:: Énoncé a ::
Mettez à jour le passage du texte sur Joe Sam qui s'ouvre sur les mots contenant « Œuvres colorées, matériaux » et se termine par « scène artistique contemporaine. », en remplaçant « matériaux recyclés » par « matériaux de récupération ».

:: Extrait choisi ::

== == ==

Joe Sam : raconter l’histoire à travers la couleur et la forme

9 Min Read
BLM/J'entends les voix douces qui m'appellent : le vieux Joe noir
BLM/J'entends les voix douces qui m'appellent : le vieux Joe noir

Œuvres colorées, matériaux recyclés et expression visuelle profonde, Joe Sam à charmer la scène artistique avec ses réalisations discordantes, uniques et immersives. En tant qu’artiste peintre et d’installations aux techniques mixtes, il a longtemps fait vibrer l’univers créatif grâce à ses œuvres marquées par des enjeux politiques et socio-communautaires. Acteur contemporain et autodidacte depuis quarante ans, Joe Sam s’est imposer comme l’un des éminents artistes afro-américains de la scène artistique contemporaine.

== == ==

:: Liste ::
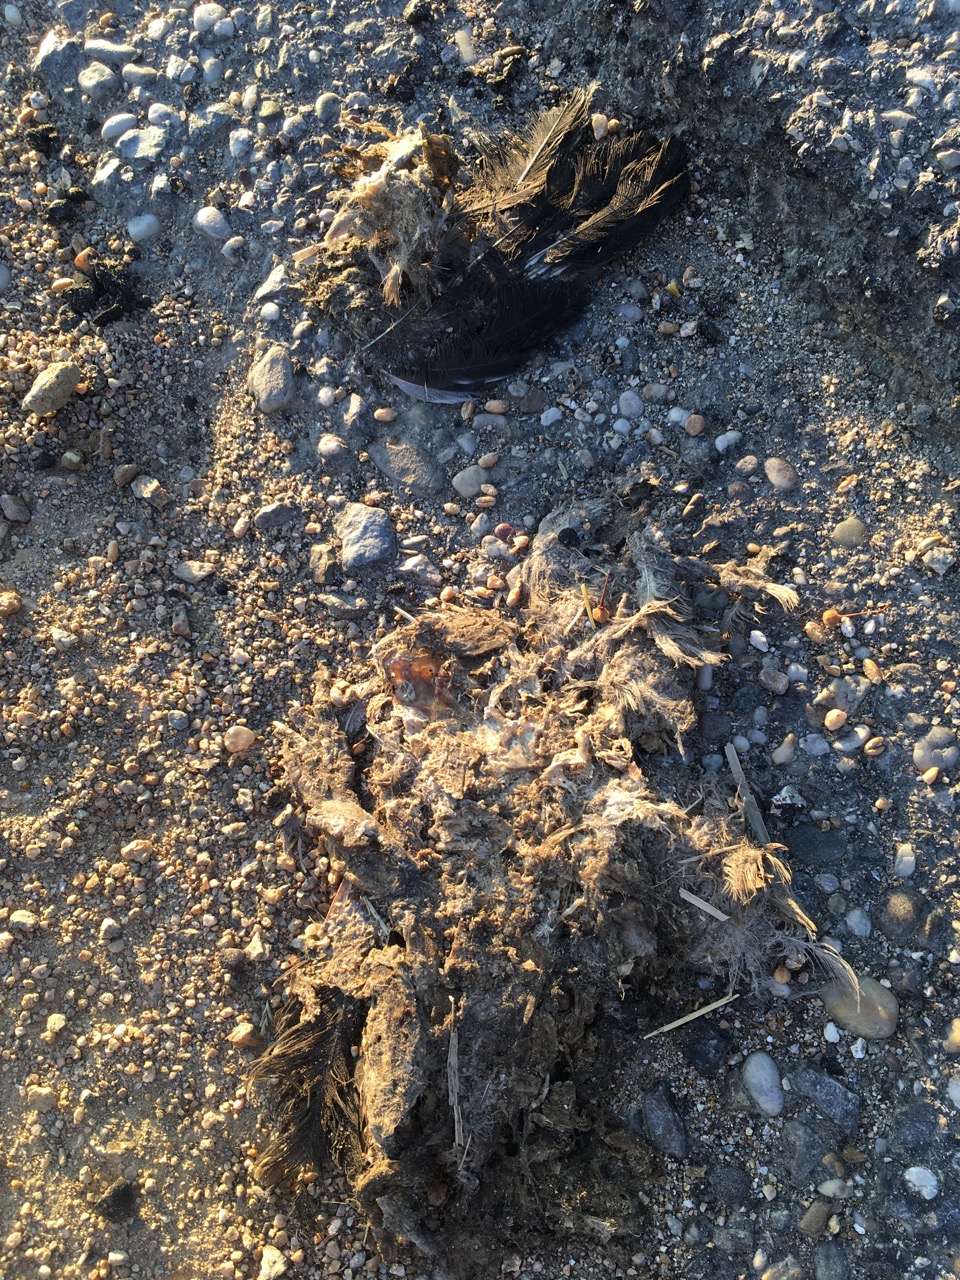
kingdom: Animalia
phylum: Chordata
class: Aves
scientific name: Aves
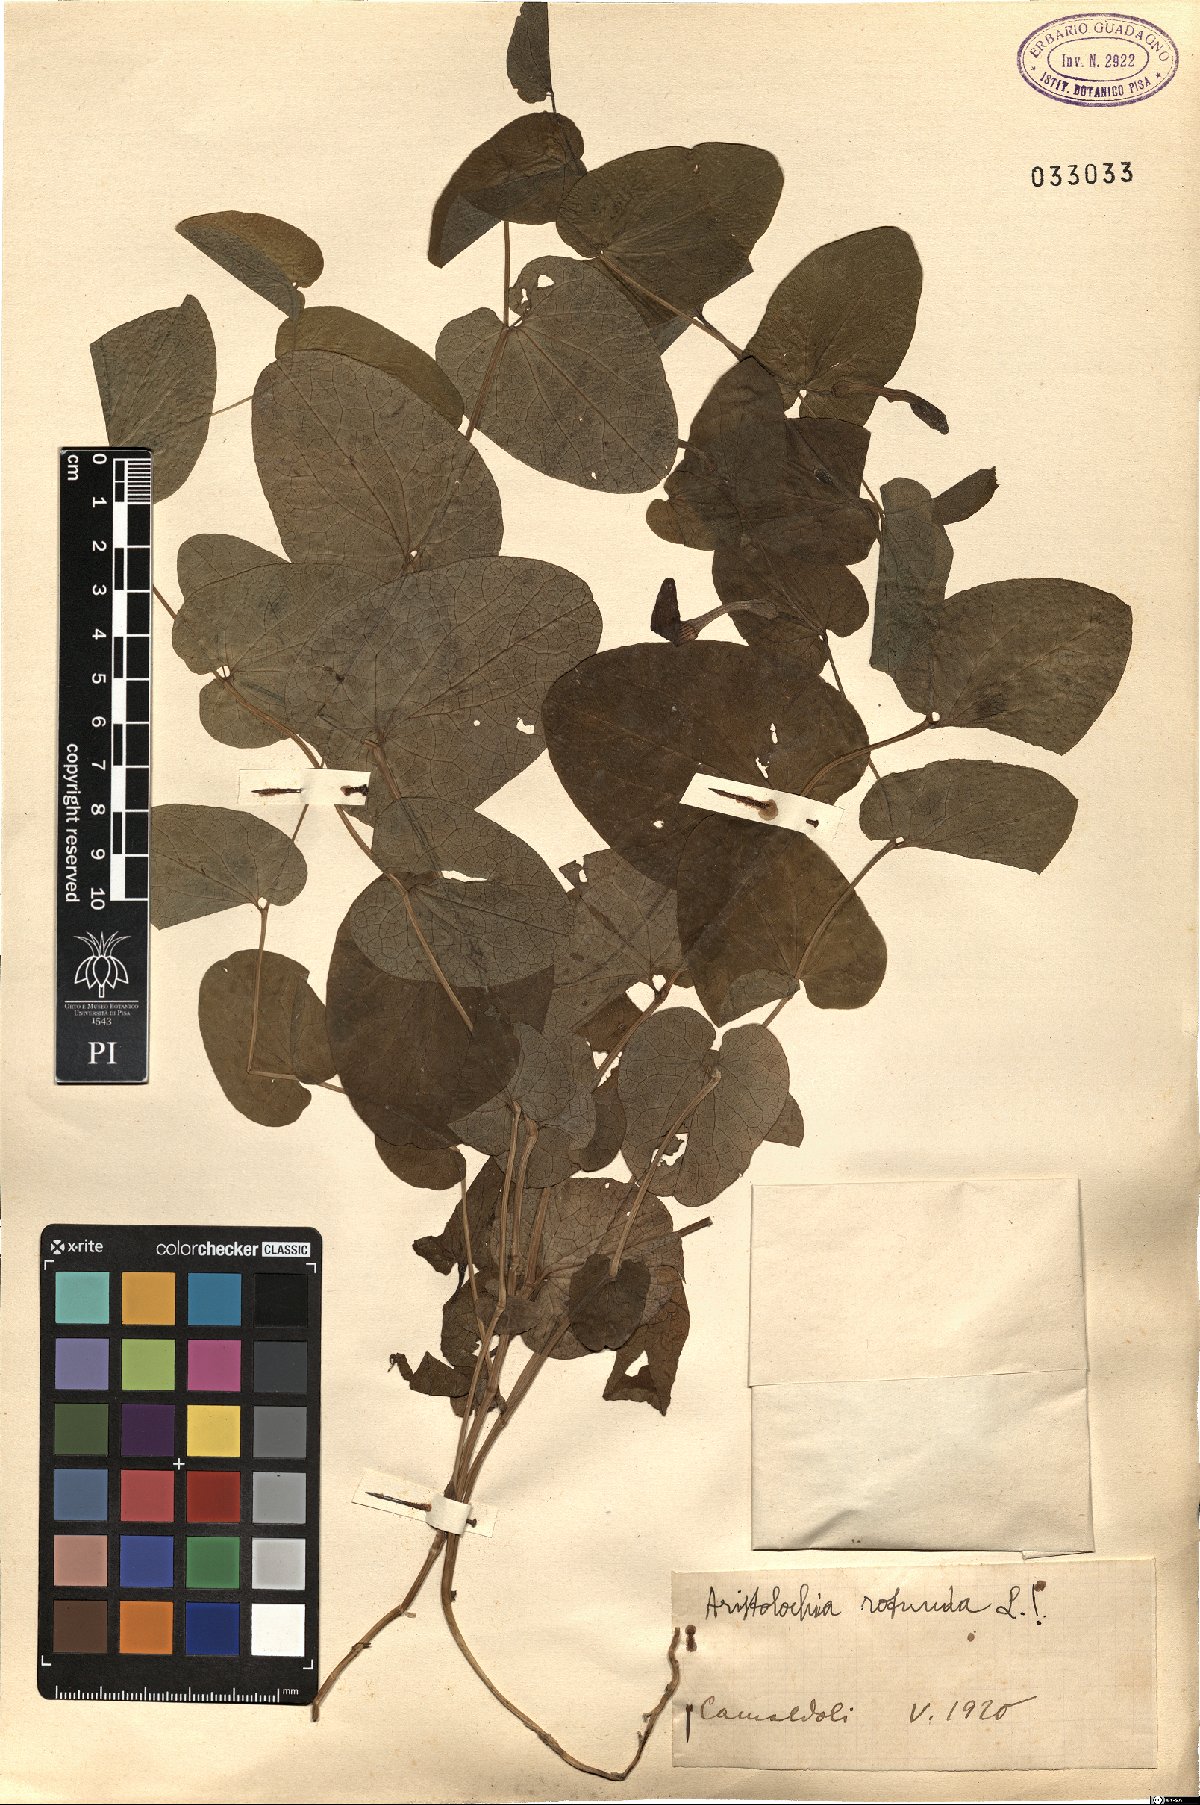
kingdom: Plantae
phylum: Tracheophyta
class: Magnoliopsida
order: Piperales
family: Aristolochiaceae
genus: Aristolochia
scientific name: Aristolochia rotunda
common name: Smearwort
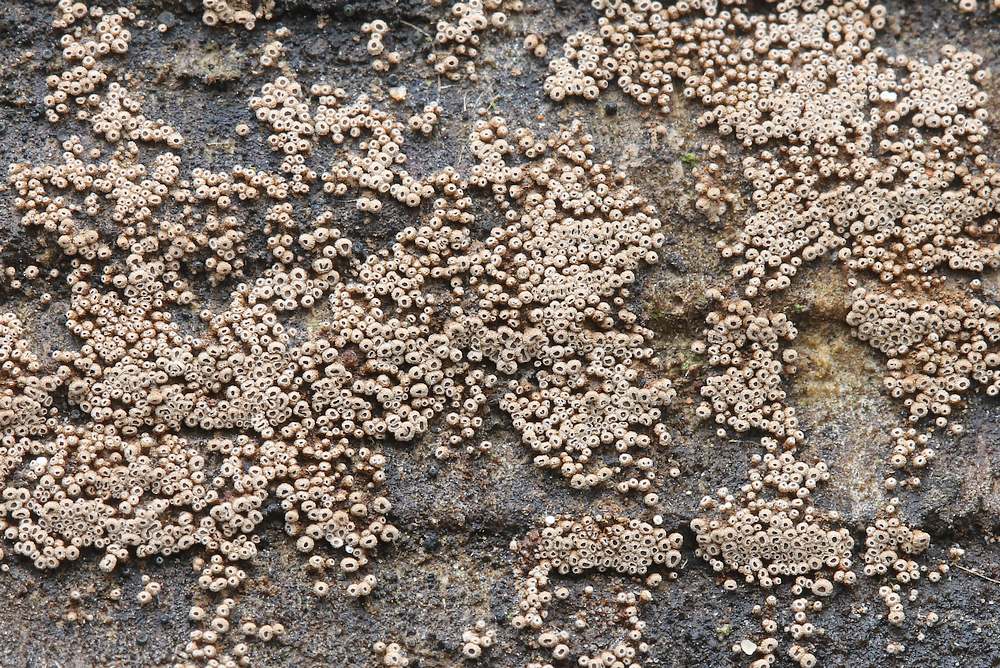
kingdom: Fungi
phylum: Basidiomycota
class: Agaricomycetes
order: Agaricales
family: Niaceae
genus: Merismodes
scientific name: Merismodes anomala
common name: almindelig læderskål
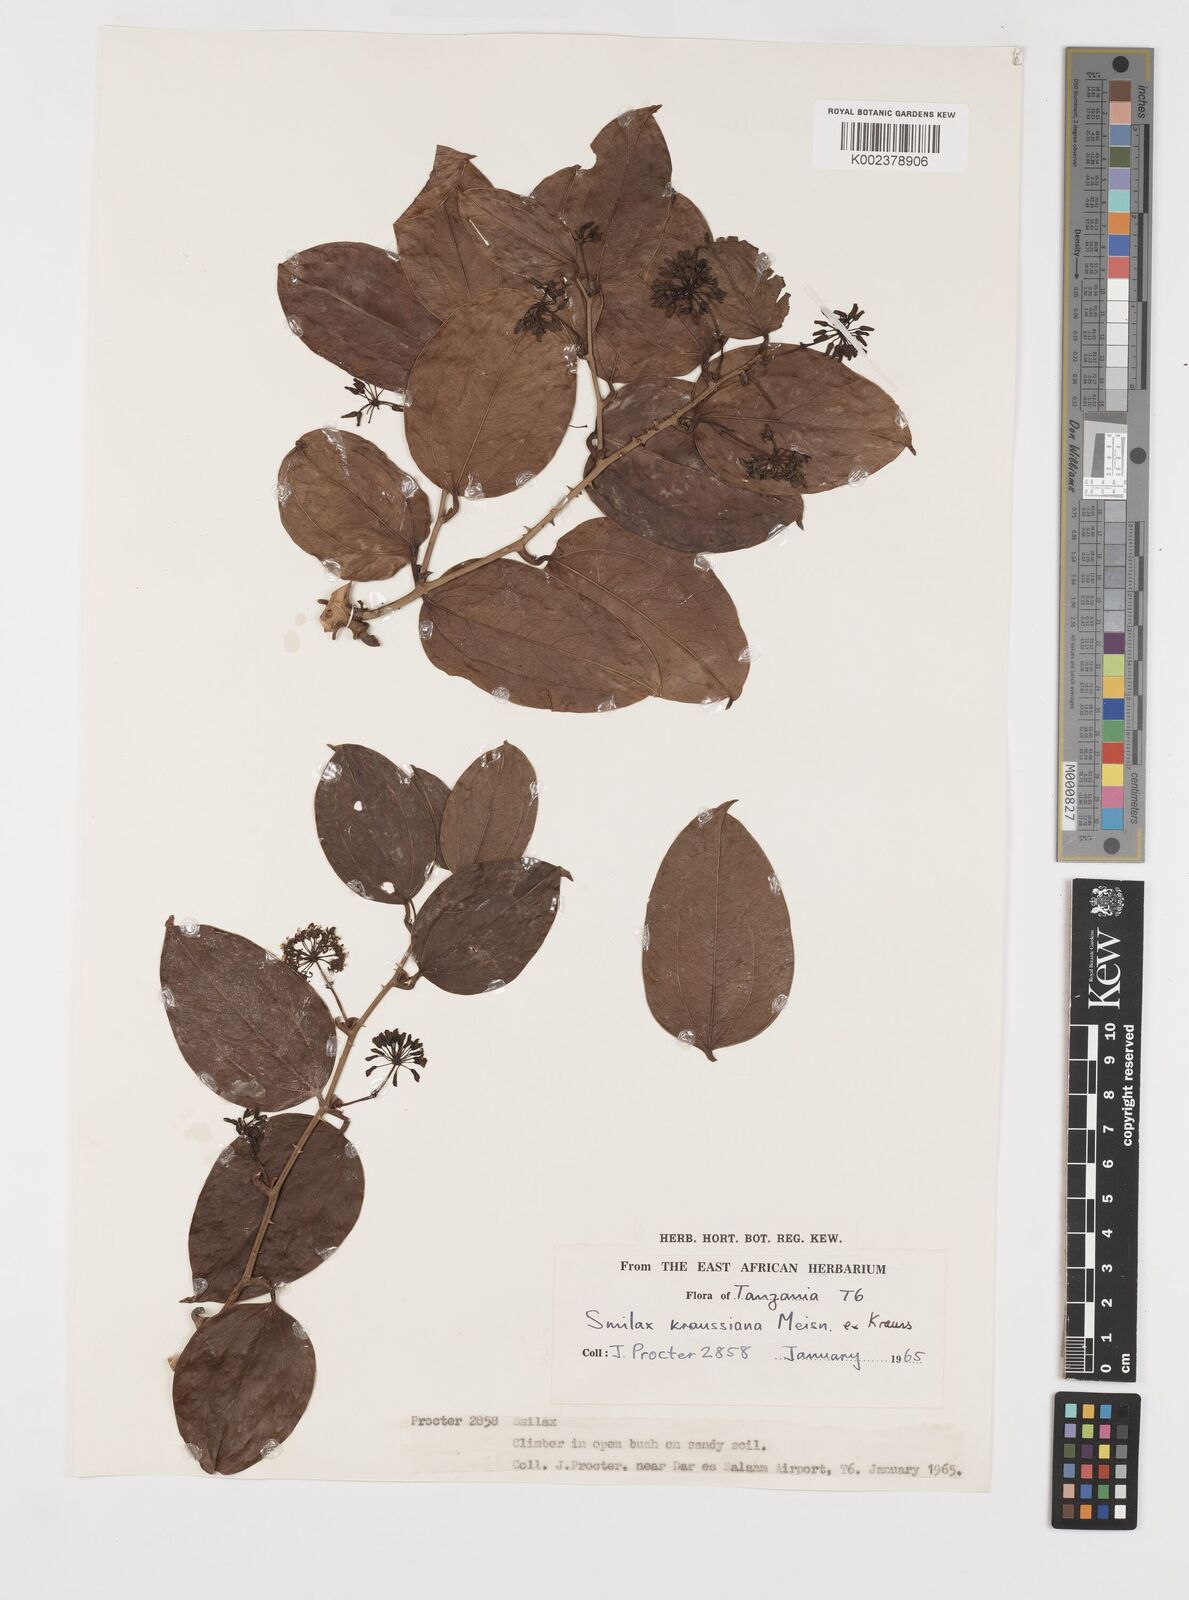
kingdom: Plantae
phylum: Tracheophyta
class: Liliopsida
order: Liliales
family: Smilacaceae
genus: Smilax
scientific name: Smilax anceps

== == ==

:: Énoncé b ::
Combien de lignes des entrées contiennent la chaîne « name », en respectant la casse ? Donnez seulement ce nombre.

:: Corrigé a ::
Œuvres colorées, matériaux de récupération et expression visuelle profonde, Joe Sam à charmer la scène artistique avec ses réalisations discordantes, uniques et immersives. En tant qu’artiste peintre et d’installations aux techniques mixtes, il a longtemps fait vibrer l’univers créatif grâce à ses œuvres marquées par des enjeux politiques et socio-communautaires. Acteur contemporain et autodidacte depuis quarante ans, Joe Sam s’est imposer comme l’un des éminents artistes afro-américains de la scène artistique contemporaine.

:: Corrigé b ::
6